The biggest change: the Linux system clock, which was headed to its own Year-2000-style apocalypse in 2038, forestalls the issue by moving from a 32-bit number to a 64-bit number, so come 2038, the world (again) won’t collapse because of a date rollover—we now have until the year 292,277,026,596 to worry about that.

(You don’t remember Y2K? Kiss a programmer.)

There’s also a new desktop theme (new icons, new font, new desktop backgrounds; still ugly) and an updated “Control Centre” (yes, Raspberry Pi is based in the U.K.).

I haven’t had much need for my Raspberry Pis recently, thanks to Digital Ocean, but perhaps I’ll update them just to see how the new Trixie OS feels. It’s got to be better than macOS Tahoe 26, amirite?

Qualcomm Acquires Arduino ⚙︎

Qualcomm, on its acquisition of maker-focused Arduino for an undisclosed amount (via Emma Roth at The Verge):

Arduino will retain its independent brand, tools, and mission, while continuing to support a wide range of microcontrollers and microprocessors from multiple semiconductor providers as it enters this next chapter within the Qualcomm family. Following this acquisition, the 33M+ active users in the Arduino community will gain access to Qualcomm Technologies’ powerful technology stack and global reach. Entrepreneurs, businesses, tech professionals, students, educators, and hobbyists will be empowered to rapidly prototype and test new solutions, with a clear path to commercialization supported by Qualcomm Technologies’ advanced technologies and extensive partner ecosystem.

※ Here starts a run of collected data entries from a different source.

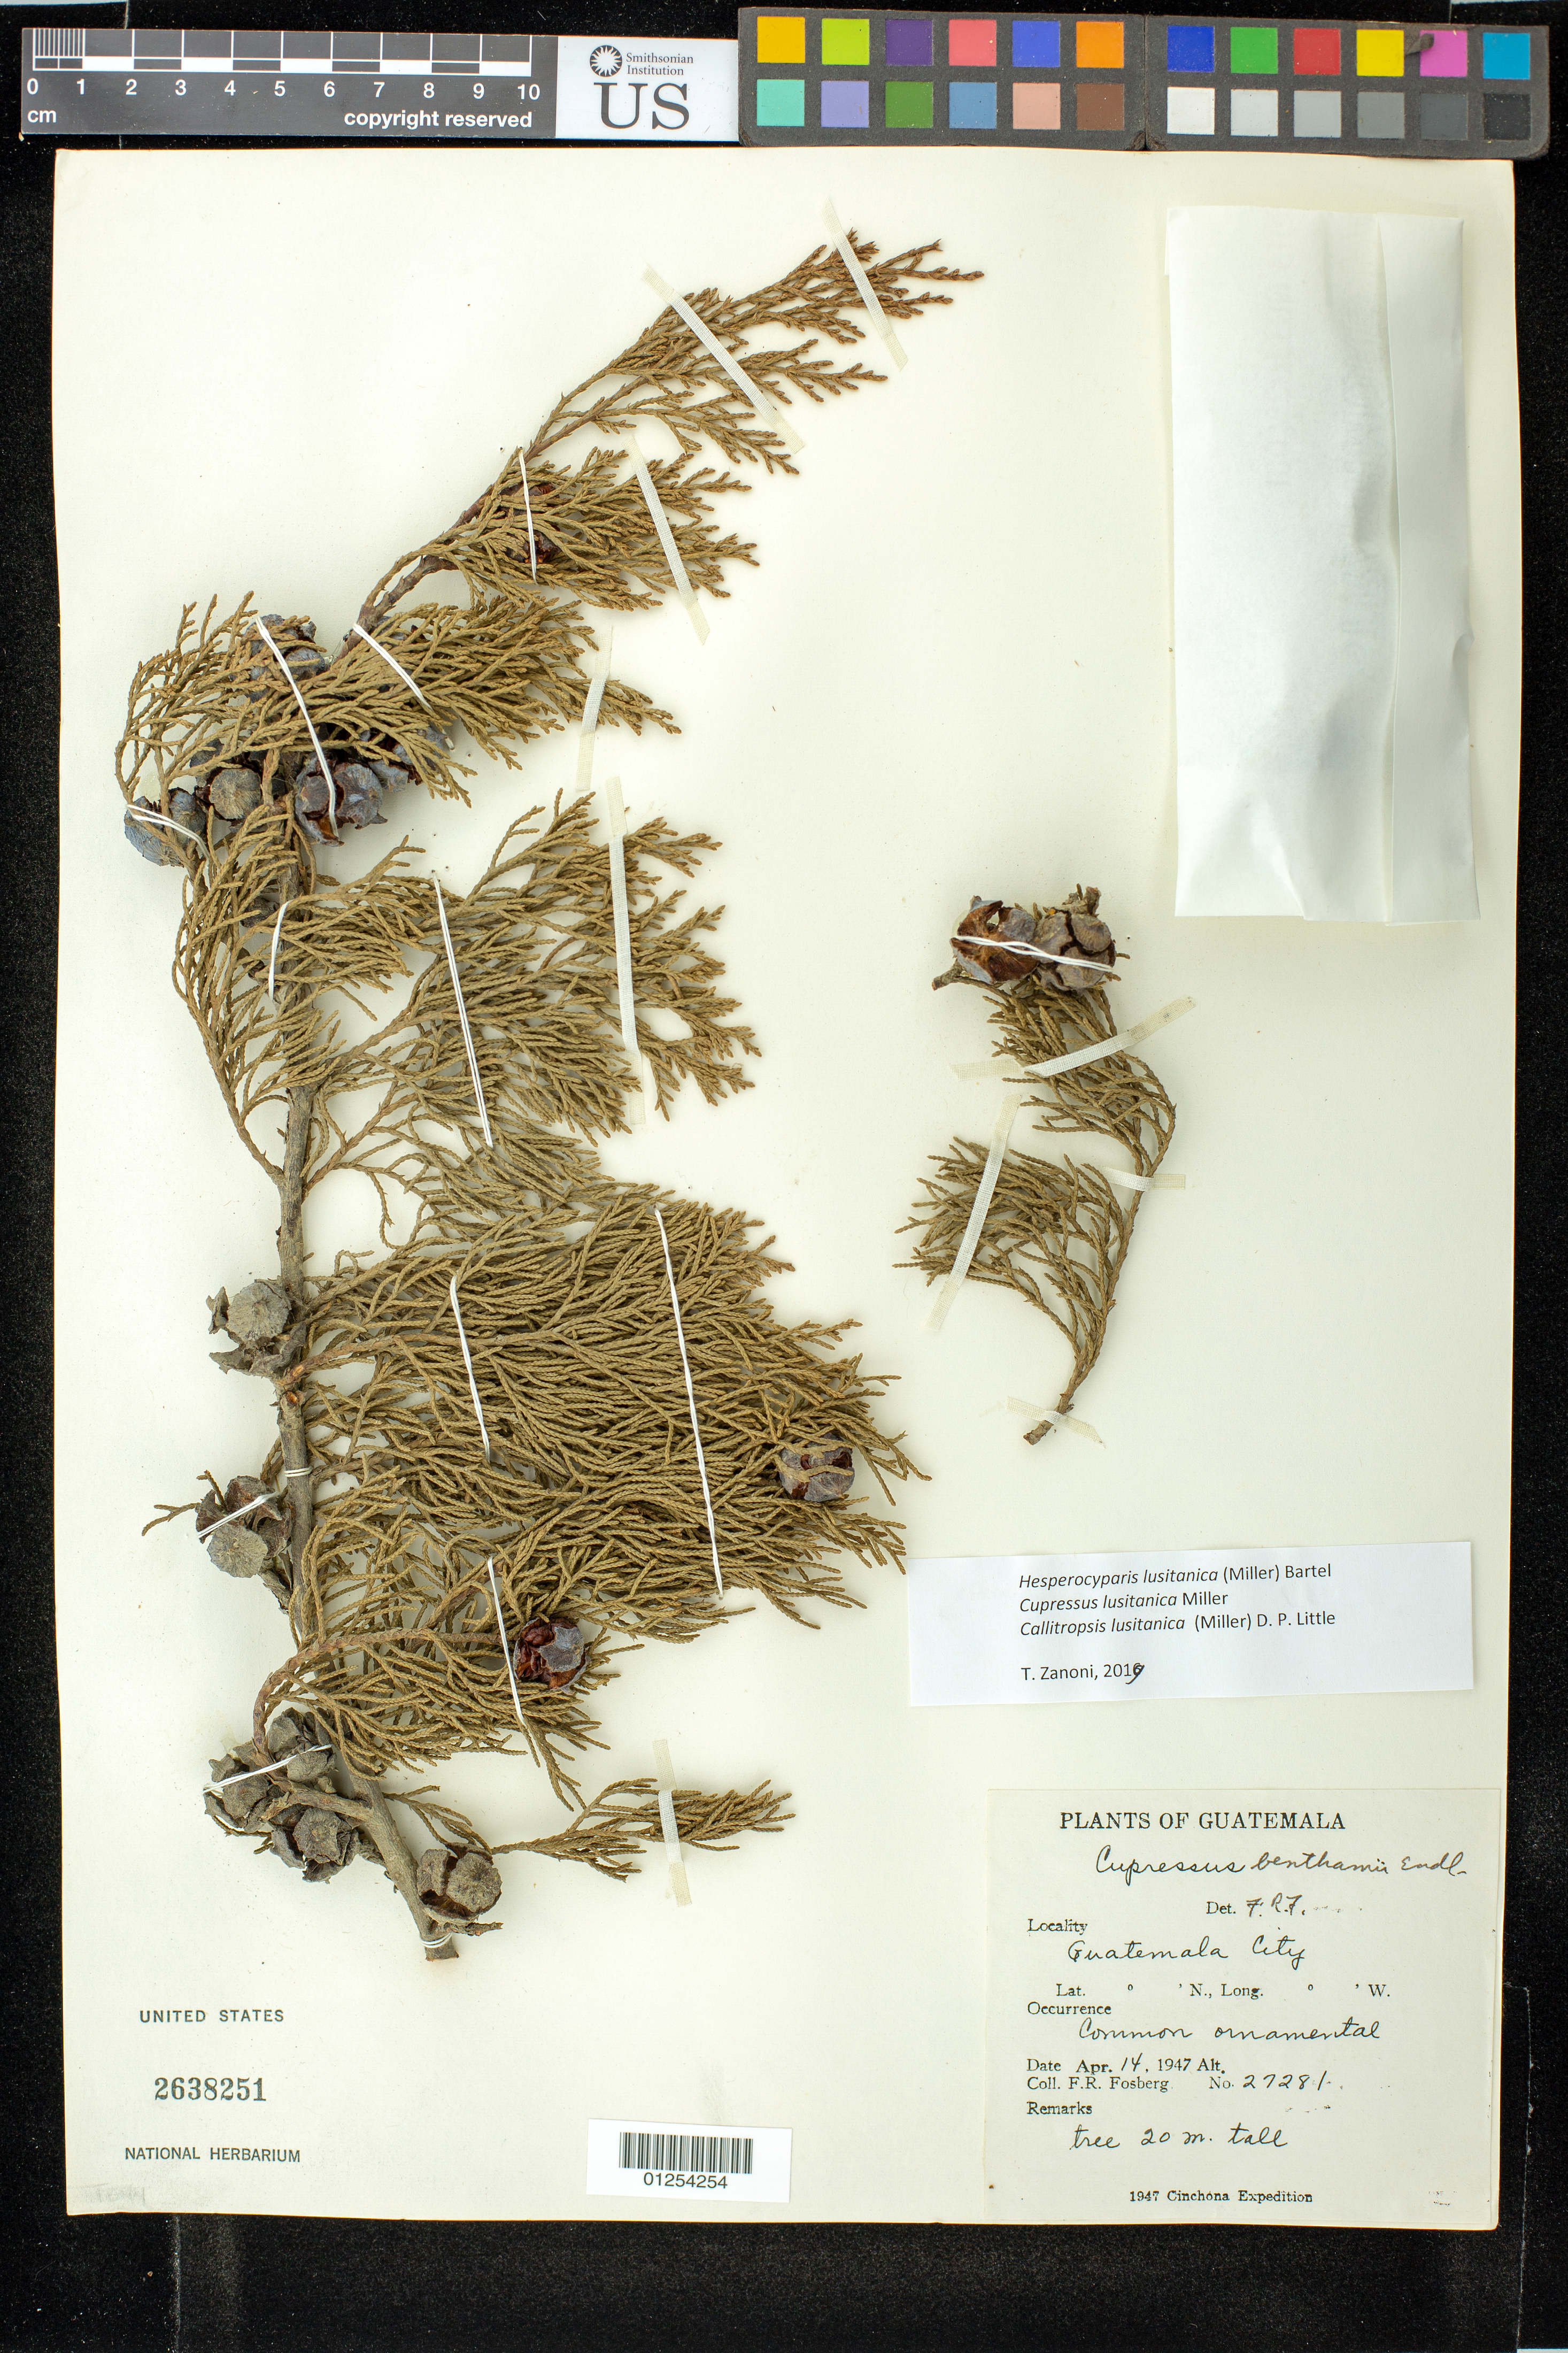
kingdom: Plantae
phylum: Tracheophyta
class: Pinopsida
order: Pinales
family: Cupressaceae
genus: Hesperocyparis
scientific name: Hesperocyparis lusitanica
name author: (Miller) Bartel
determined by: Zanoni, T. A., (NY), New York Botanical Garden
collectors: F. R. Fosberg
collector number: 27281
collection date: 1947-04-14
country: Guatemala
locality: Guatemala City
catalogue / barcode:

“Arduino” is practically synonymous with “DIY hacker projects,” and, I’ll admit, I still think of them as just the tiny microcontroller breadboard used by hobbyists to learn electronics and programming. The company closed a $22 million fundraising round two years ago, valuing them then at $54 million, which would be a rounding error at twice that for the $182 billion Qualcomm.

This seems like an unlikely pairing, making me skeptical this will end well for Arduino, but maybe it’s just an infusion of cash, and a chance for Qualcomm to sell more of its hardware to hobbyists and tinkerers while walking them up the enterprise ladder. Still, enshittification is real, and tiny companies have a way of quietly disappearing once acquired by behemoths. Crossing my fingers for Arduino and a generation of makers.

(Arduino also announced UNO Q, a $44 USD “dual-brain platform” powered by both a Qualcomm Dragonwing processor that runs Debian Linux and a realtime microcontroller, along with the free Arduino App Lab, “a brand-new integrated development environment that unifies the journey across real-time OS, Linux, Python, and AI.” I never got into the Arduino ecosystem—I was always a software guy, so I landed on the Raspberry Pi side of the divide—but this new kit and IDE have definitely caught my eye.)

‘Stay Hungry, Stay Foolish’: Steve Jobs’ Stanford Commencement Address, Twenty Years On ⚙︎

The Steve Jobs Archive has a wonderful digital exhibit about Steve Jobs’ Stanford address, which closes with the “Stay Hungry, Stay Foolish” quote I referenced in my remembrance:

To celebrate the 20th anniversary of Steve’s commencement address at Stanford, we are sharing a newly enhanced version of the video below and on YouTube. It is one of the most influential commencement addresses in history, watched over 120 million times, and reproduced in media and school curricula around the world.

If you’ve never seen the commencement address, you won’t regret the fifteen minutes. If you’ve seen it before, you already know it’s always worth revisiting. It’s an experience that stays with you.

Be sure to explore the related artifacts at the bottom of the page. They are equally wonderful.